DATASET RECORDS.

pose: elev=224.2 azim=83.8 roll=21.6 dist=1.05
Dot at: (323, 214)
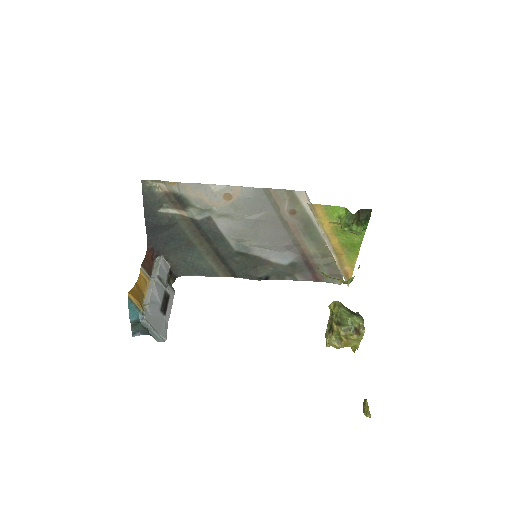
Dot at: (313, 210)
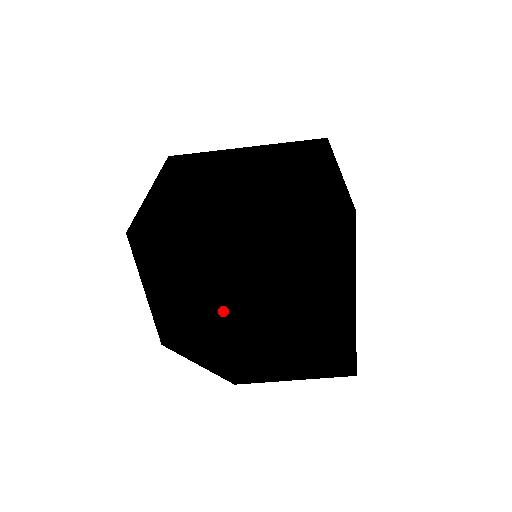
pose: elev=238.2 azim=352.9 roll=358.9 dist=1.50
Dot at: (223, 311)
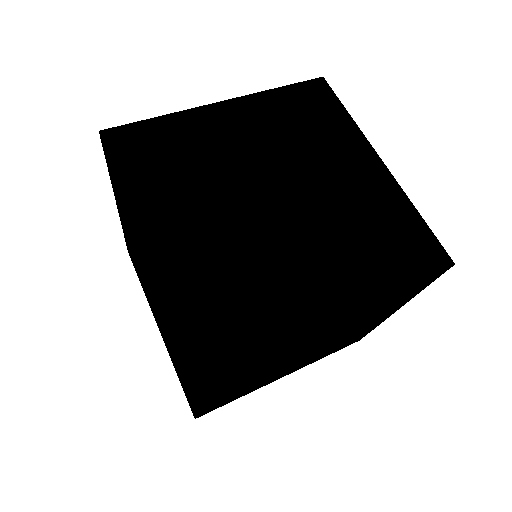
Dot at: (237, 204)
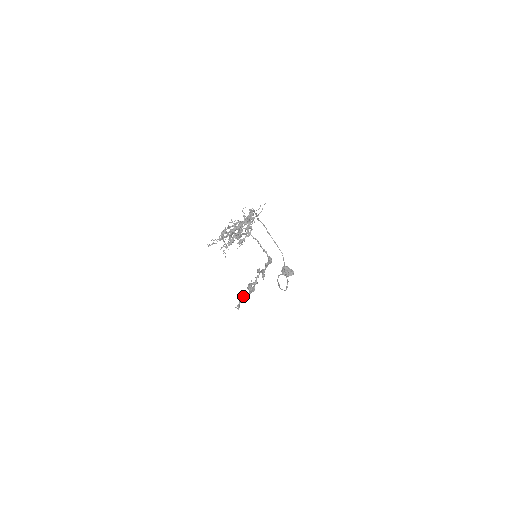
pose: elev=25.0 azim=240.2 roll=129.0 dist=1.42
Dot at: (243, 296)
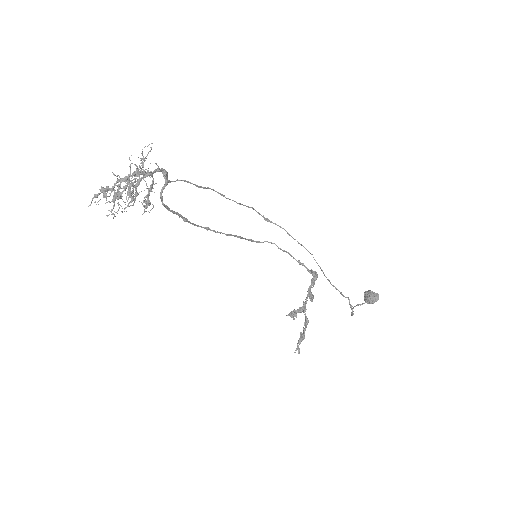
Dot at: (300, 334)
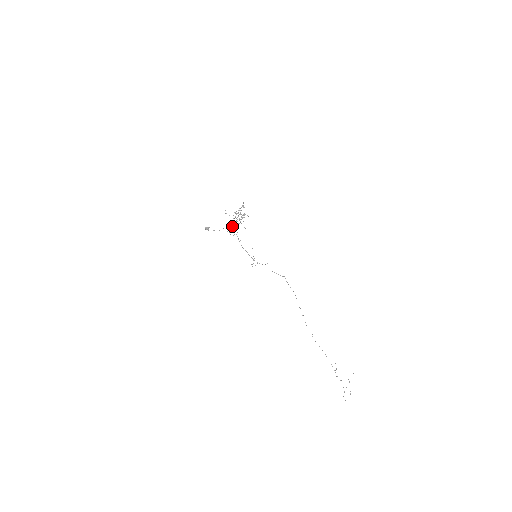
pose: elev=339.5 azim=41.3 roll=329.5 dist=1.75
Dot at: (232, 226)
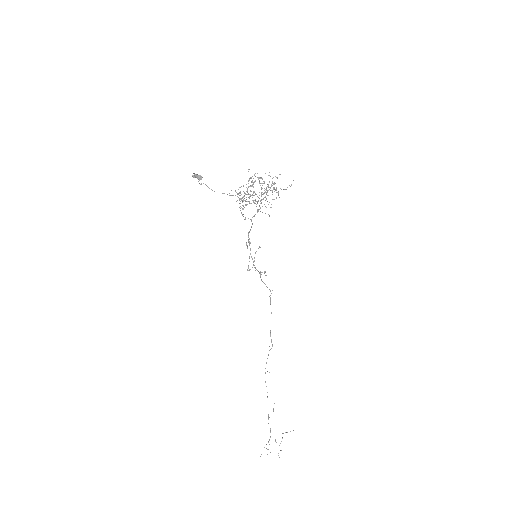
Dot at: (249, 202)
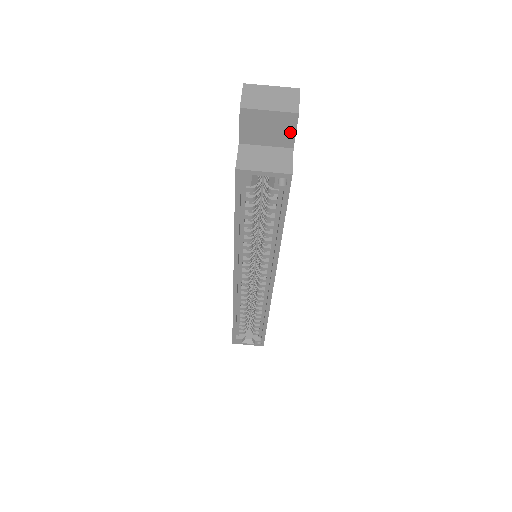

WORK TO COMPLETE.
Copy the data verbatim, from the line containing "pose: elev=25.0 azim=240.2" up to and including the last line of the data, and leave out the pictures.

TASK ANSWER.
pose: elev=25.0 azim=240.2 roll=129.0 dist=1.42
Dot at: (243, 296)
Dot at: (300, 334)
pose: elev=339.5 azim=41.3 roll=329.5 dist=1.75
Dot at: (232, 226)
Dot at: (249, 202)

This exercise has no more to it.